BMW shows off limited M5, but holds on tight
Willisch: No hurry to sell M5
PEBBLE BEACH, Calif. — For all the BMW collectors who might want to add a 30th Anniversary Edition M5 to the portfolio, good luck.
Just one model remained unsold in the United States as of Friday, Aug. 15, and BMW of North America CEO Ludwig Willisch says the automaker is in no hurry to let go of it.
The global production run for the 600-hp M5, which carries a sticker price of $138,275 including shipping, was exactly 300. Willisch’s North American team was allotted just 30 of those. And 29 of them sold the moment they were offered through a special telephone sale back in May.
Now, three months later, Willisch unveiled the limited-edition car publicly last week here at Pebble Beach’s weekend-long celebration of high-end luxury autos and exotic brands. The car carries the most powerful engine in BMW’s lineup — a tribute to the tradition of BMW’s M brand, he said.

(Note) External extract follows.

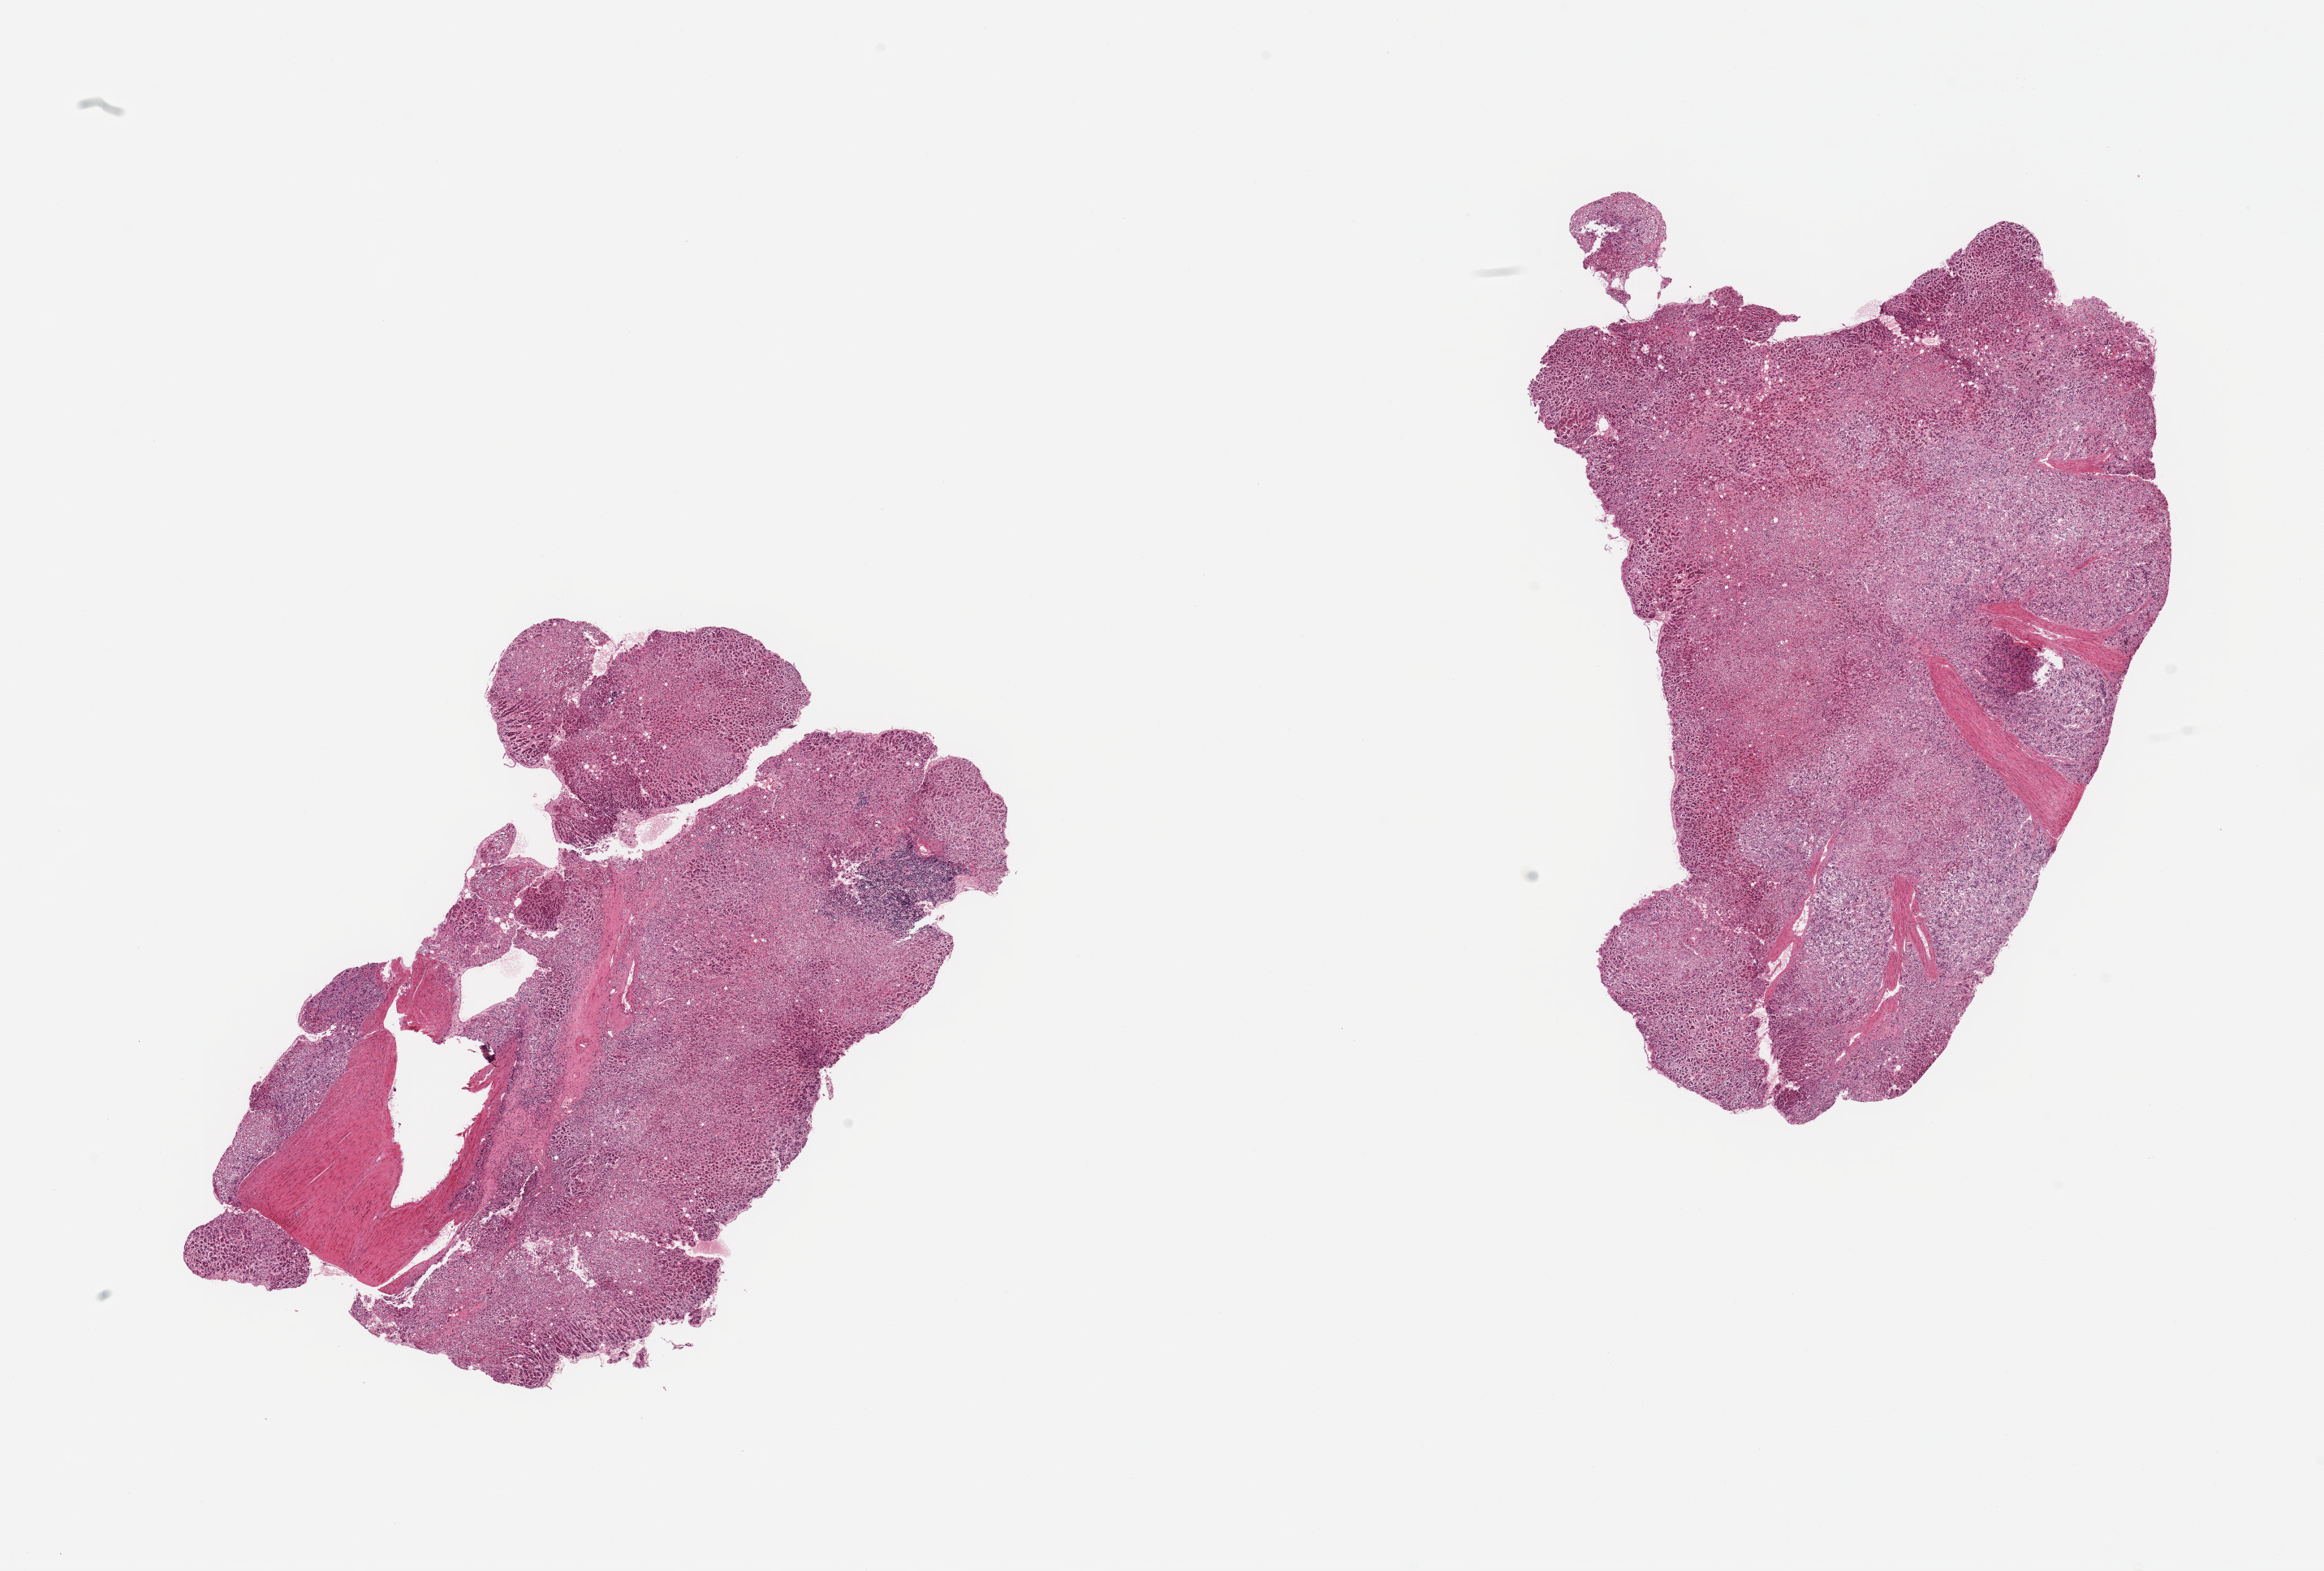
Digitized haematoxylin and eosin-stained section, brightfield, a low-resolution overview of the entire scanned area, about 22.6 x 15.3 mm. PAXgene-fixed paraffin-embedded (PFPE) section. Target tissue: adrenal gland. Tissue donor sample. Male donor.
• review note (as recorded): 2 pieces; atypical lymphoid infiltrate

“We created the M brand 30 years ago when we said, ‘Why don’t we drop the strongest engine we have — which at that time was what we were using in our M1 for racing — into a 5 series?’” Willisch said as he presented the metallic gray sedan, the most powerful production car BMW has ever built.
The sedan uses BMW’s 4.4-liter twin-turbo V-8 engine. Engineers have increased its turbocharger pressure to push out an additional 25 hp. The car delivers 516 pounds-feet of torque and claims 0-to-60 acceleration in 3.7 seconds.
But few Americans will ever glimpse it. The anniversary M5 now enters a world of exclusivity that is celebrated alongside ultra-expensive small-run cars that were to be unveiled here by Lamborghini, Ferrari and Bentley. Jaguar was to show a prototype of its planned Lightweight E-Type car with the caveat that it intends to sell a grand total of six.
In addition to small styling and interior color changes and special badging to differentiate the M5, BMW also made control adjustments to enhance the car’s handling and traction.
The 29 buyers who pre-purchased the car also received an invitation to a day of performance-driving instruction at a private track in Palm Springs, Calif.